Chloramine-induced anaphylaxis while showering: a case report
D’Alò Simona,De Pasquale Tiziana,Incorvaia Cristoforo,Illuminati Ilenia
Journal of Medical Case Reports , 2012, DOI: 10.1186/1752-1947-6-324
Abstract: Introduction Sodium-N-chlorine-p-toluene sulfonamide, commonly known as chloramine-T, is a derivative of chlorine which is widely used as a disinfectant. For many years, chloramine-T has been described as a cause of immediate-type hypersensitivity, especially with regard to asthma and rhinitis, and as a cause of occupational dermatoses in cleaning personnel in hospitals, although no anaphylactic reaction has yet been reported. Hence, to the best of our knowledge we present the first case of anaphylaxis to chloramine-T with evidence of specific immunoglobulin E antibodies.

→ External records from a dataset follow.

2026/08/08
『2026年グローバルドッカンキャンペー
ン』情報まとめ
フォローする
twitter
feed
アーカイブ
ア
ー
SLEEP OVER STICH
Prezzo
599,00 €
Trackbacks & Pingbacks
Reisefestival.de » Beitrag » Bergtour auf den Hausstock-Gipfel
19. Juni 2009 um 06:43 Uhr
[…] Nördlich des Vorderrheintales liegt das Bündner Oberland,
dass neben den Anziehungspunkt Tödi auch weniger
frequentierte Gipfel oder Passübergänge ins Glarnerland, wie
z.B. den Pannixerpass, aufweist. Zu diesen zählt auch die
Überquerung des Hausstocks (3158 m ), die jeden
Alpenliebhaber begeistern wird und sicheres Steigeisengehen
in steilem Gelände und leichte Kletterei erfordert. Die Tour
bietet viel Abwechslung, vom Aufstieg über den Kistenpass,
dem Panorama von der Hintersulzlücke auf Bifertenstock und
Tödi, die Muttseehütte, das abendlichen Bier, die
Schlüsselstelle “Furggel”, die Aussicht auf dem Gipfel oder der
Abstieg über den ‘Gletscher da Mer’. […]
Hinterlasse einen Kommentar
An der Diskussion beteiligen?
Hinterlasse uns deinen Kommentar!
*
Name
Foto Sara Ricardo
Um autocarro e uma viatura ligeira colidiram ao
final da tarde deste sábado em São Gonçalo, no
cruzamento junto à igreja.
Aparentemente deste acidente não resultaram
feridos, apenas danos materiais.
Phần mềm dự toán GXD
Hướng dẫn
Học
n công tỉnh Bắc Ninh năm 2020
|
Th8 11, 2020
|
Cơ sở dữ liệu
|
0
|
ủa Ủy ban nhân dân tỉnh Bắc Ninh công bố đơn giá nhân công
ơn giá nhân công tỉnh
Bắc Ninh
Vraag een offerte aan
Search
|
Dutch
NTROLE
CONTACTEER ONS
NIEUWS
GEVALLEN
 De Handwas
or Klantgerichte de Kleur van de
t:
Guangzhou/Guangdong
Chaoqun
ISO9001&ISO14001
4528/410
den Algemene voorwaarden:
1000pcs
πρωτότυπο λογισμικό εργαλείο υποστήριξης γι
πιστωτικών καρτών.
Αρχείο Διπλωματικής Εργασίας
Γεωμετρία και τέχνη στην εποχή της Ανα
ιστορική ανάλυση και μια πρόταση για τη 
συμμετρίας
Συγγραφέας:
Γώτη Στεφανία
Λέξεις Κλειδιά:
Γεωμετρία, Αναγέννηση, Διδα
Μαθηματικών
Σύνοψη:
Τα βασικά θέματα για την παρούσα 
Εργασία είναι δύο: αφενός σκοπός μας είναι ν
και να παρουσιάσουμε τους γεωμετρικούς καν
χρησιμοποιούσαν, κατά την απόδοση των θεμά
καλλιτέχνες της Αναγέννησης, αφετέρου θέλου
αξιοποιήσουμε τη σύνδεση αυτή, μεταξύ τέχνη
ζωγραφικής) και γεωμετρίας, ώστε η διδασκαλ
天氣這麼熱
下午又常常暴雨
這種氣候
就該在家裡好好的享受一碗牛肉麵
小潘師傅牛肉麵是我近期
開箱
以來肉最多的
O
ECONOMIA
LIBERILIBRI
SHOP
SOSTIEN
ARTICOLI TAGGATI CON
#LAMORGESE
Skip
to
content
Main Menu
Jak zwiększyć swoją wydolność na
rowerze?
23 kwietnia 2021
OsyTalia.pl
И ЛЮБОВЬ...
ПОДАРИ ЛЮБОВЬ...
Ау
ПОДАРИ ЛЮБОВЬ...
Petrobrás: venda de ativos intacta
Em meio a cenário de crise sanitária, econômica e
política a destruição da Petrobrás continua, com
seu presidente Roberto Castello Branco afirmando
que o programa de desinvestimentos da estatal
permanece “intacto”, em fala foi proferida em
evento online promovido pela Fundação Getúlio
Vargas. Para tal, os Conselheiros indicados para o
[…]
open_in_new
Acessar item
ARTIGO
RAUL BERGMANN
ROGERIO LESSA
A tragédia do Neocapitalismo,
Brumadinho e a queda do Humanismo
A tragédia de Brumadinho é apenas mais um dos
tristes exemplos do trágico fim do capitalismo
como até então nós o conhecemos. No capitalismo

Case presentation We describe the case of a 25-year-old Caucasian woman who was in good health and with a negative history for atopy, including no respiratory symptoms of rhinitis or asthma, and with no professional exposure to chloramine-T. She, while showering, applied a chloramine-T solution to a skin area with folliculitis on her leg, and within a few minutes developed generalized urticaria and angioedema, followed by vomiting and collapse with loss of consciousness. A skin prick test with a chloramine-T solution at 10mg/mL concentration was positive, and specific immunoglobulin E to chloramine-T was quantified at a value of 2.9 optical density as measured by the enzyme allergosorbent test technique. Conclusion The strict cause-effect relationship and the results of the skin test and the in vitro test make certain the causative role of chloramine-T in this case of anaphylaxis. This suggests that chloramine-T, based on its wide use as a disinfectant, should be considered a possible cause in anaphylaxis of unknown origin.